2. Salmonella contamination occurs in the stem scars of tomatoes. The goal of this work was to determine antimicrobial treatments effective at inactivating Salmonella on tomato stem scars with or without vacuum perfusion. ARS researchers at Wyndmoor, Pennsylvania tested sixty-three antimicrobial combinations against Salmonella on tomato stem scars. Twenty-four of the antimicrobial washes inactivated more than 3.0 log CFU/g (99.9%). Even more Salmonella, 4.8 log (99.998%), were reduced by seven of the washes (viz., 40% ethanol, sulfuric acid, in addition to five organic acid combinations). Vacuum perfusion + 200 ppm chlorine increased inactivation by 0.7 log (80%) over chlorine alone. Results from this study provide tomato processers with sanitization options effective at inactivating Salmonella from the stem scars of tomatoes.
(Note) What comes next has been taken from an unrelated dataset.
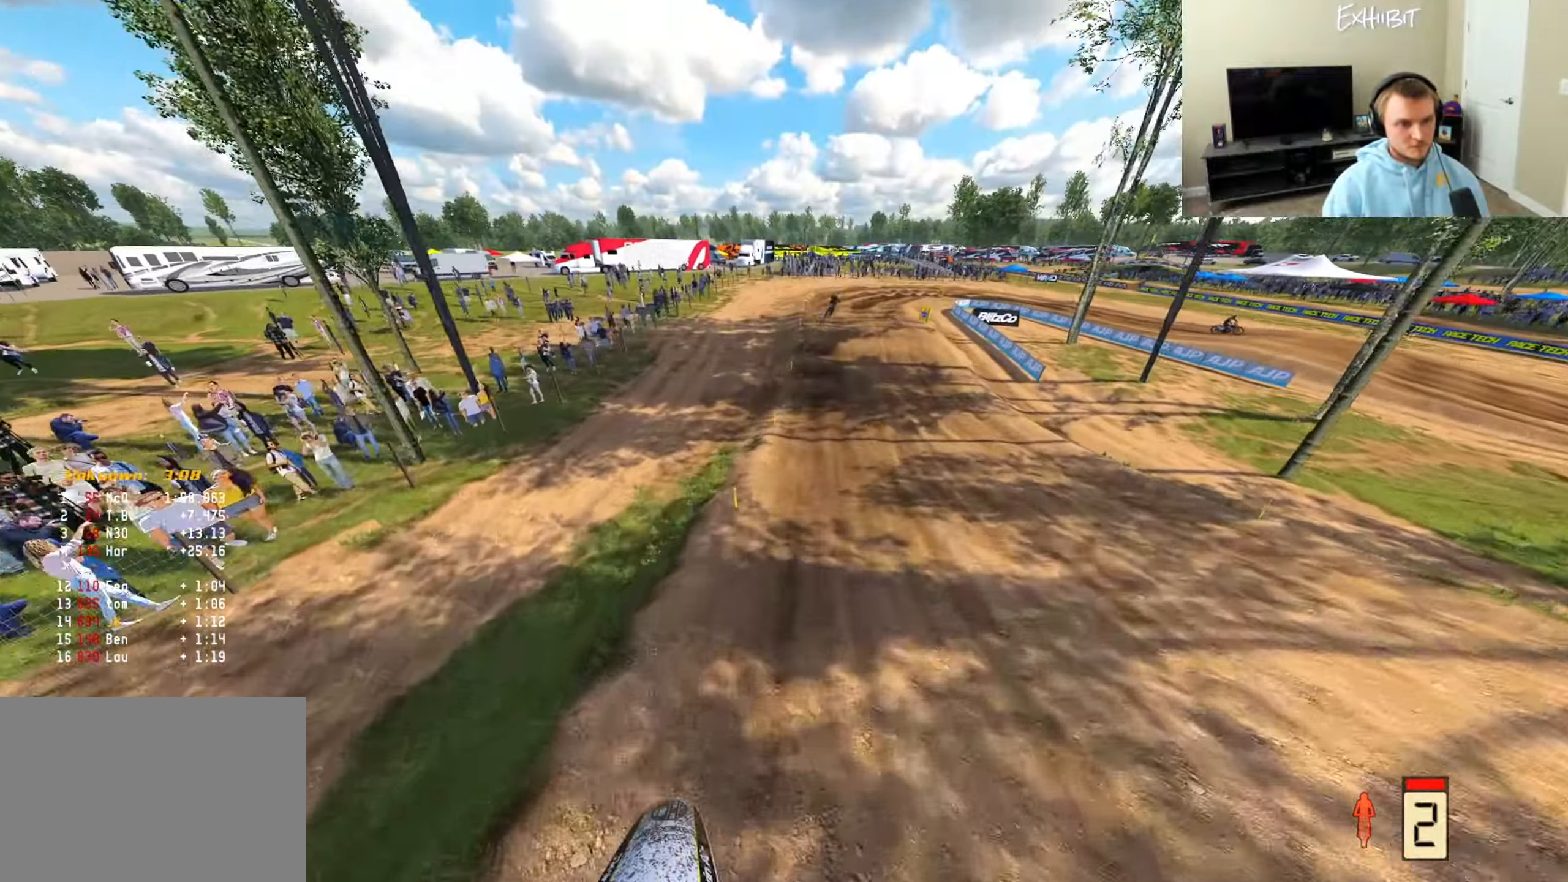
{"buttons": ["R2"], "left_stick": "center", "right_stick": "center", "events": [[17, "left_stick", "right"], [200, "right_stick", "center"], [217, "left_stick", "center"]]}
3. Existing method for pasteurizing shell eggs significantly affects quality. Currently, hot water immersion is the only commercial method used to pasteurize eggs and it may damage egg functional properties. In the initial phase of this research, shell eggs were inoculated with Salmonella and immersed in hot water at various temperatures for various times. ARS researchers at Wyndmoor, Pennsylvania determined that Salmonella was reduced by 4.5 log (99.997%) following treatment at 56.7 deg C for 60 min. The hot water pasteurized eggs were then refrigerated for 4 weeks to determine the fate of the surviving Salmonella. The Salmonella neither grew nor died during the storage. In the final phase of the research, the quality of the eggs was evaluated in collaboration with ARS scientists at Athens, Georgia. Compared to fresh (unpasteurized) eggs, the hot water immersion eggs had significantly greater shell dynamic stiffness, albumen height, and Haugh unit score and significantly lower yolk index. There was no significant difference in shell strength or vitelline membrane elasticity. This research established that current pasteurization methods affect egg quality parameters and that an alternate pasteurization method is required.